======== AVAILABLE DATA ========
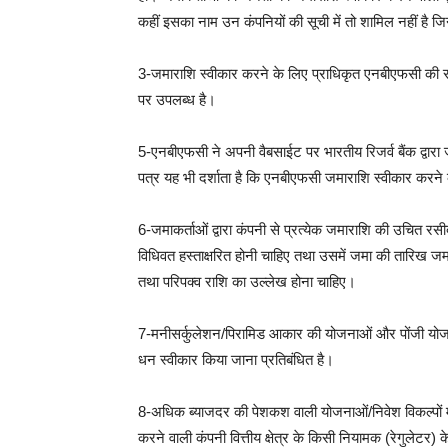
कहीं इसका नाम उन कंपनियों की सूची में तो शामिल नहीं है जिन
3-जमाराशि स्वीकार करने के लिए प्राधिकृत एनबीएफसी की सू
पर उपलब्ध है।
5-एनबीएफसी ने अपनी वैबसाईट पर भारतीय रिजर्व बैंक द्वारा 
पत्र यह भी दर्शाता है कि एनबीएफसी जमाराशि स्वीकार करने के
6-जमाकर्ताओं द्वारा कंपनी से प्रत्येक जमाराशि की उचित 
विधिवत हस्ताक्षरित होनी चाहिए तथा उसमें जमा की तारिख जमाकर
तथा परिपक्व राशि का उल्लेख होना चाहिए।
7-मनीसर्कुलेशन/पिरामिड आकार की योजनाओं और पोंजी योज
धन स्वीकार किया जाना प्रतिबंधित है।
8-अधिक ब्याजदर की पेशकश वाली योजनाओं/निवेश विकल्पों म
करने वाली कंपनी वित्तीय क्षेत्र के किसी नियामक (रेगुलेटर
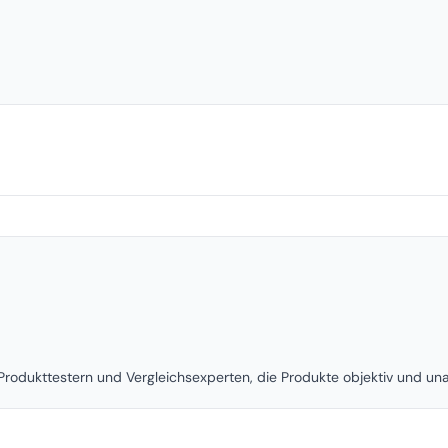
rodukttestern und Vergleichsexperten, die Produkte objektiv und u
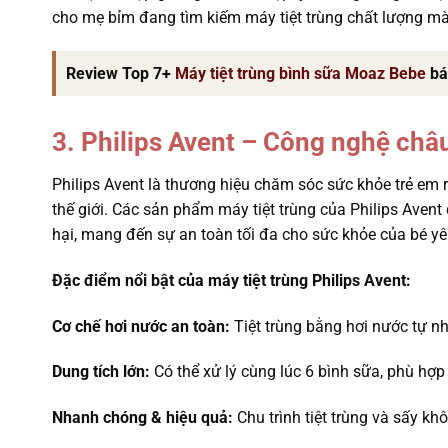
cho mẹ bỉm đang tìm kiếm máy tiệt trùng chất lượng mà
Review Top 7+
Máy tiệt trùng bình sữa Moaz Bebe
bá
3. Philips Avent – Công nghệ châ
Philips Avent là thương hiệu chăm sóc sức khỏe trẻ em 
thế giới. Các sản phẩm máy tiệt trùng của Philips Ave
hại, mang đến sự an toàn tối đa cho sức khỏe của bé yê
Đặc điểm nổi bật của máy tiệt trùng Philips Avent:
Cơ chế hơi nước an toàn:
Tiệt trùng bằng hơi nước tự nh
Dung tích lớn:
Có thể xử lý cùng lúc 6 bình sữa, phù hợp
Nhanh chóng & hiệu quả:
Chu trình tiệt trùng và sấy kh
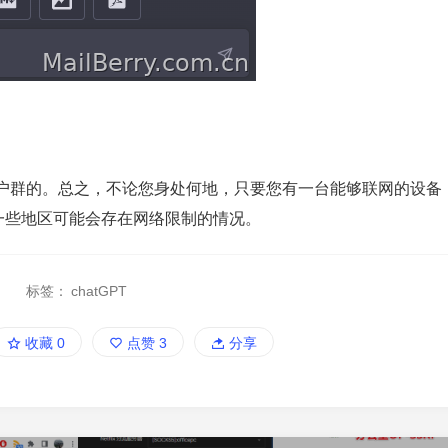
户群的。总之，不论您身处何地，只要您有一台能够联网的设备
，在一些地区可能会存在网络限制的情况。
标签：
chatGPT
收藏
0
点赞
3
分享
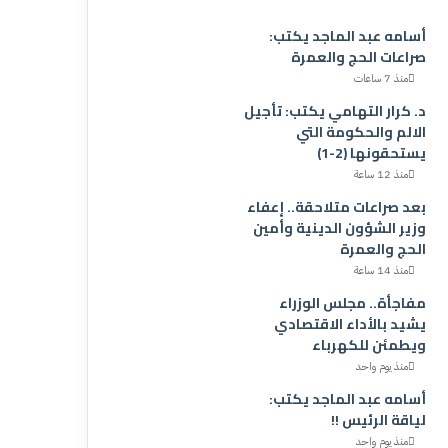
أسامه عبد الماجد يكتب:
صراعات الحج والعمرة
منذ 7 ساعات
د. كرار التهامي يكتب: تأجيل
الالم والحكومة التي
يستحقونها (2-1)
منذ 12 ساعة
بعد صراعات متلاحقة.. إعفاء
وزير الشؤون الدينية وأمين
الحج والعمرة
منذ 14 ساعة
مفاجأة.. مجلس الوزراء
يشيد بالأداء الاقتصادي
ويطمئن للكهرباء
منذ يوم واحد
أسامه عبد الماجد يكتب:
لياقة الرئيس !!
منذ يوم واحد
========
- EXERCISE PROMPT -
Your output should start at the line containing "منذ 7 ساعات" and stop at the last line of the material, copied exactly, with nothing else.

- RESPONSE TO THE EXERCISE -
منذ 7 ساعات
د. كرار التهامي يكتب: تأجيل
الالم والحكومة التي
يستحقونها (2-1)
منذ 12 ساعة
بعد صراعات متلاحقة.. إعفاء
وزير الشؤون الدينية وأمين
الحج والعمرة
منذ 14 ساعة
مفاجأة.. مجلس الوزراء
يشيد بالأداء الاقتصادي
ويطمئن للكهرباء
منذ يوم واحد
أسامه عبد الماجد يكتب:
لياقة الرئيس !!
منذ يوم واحد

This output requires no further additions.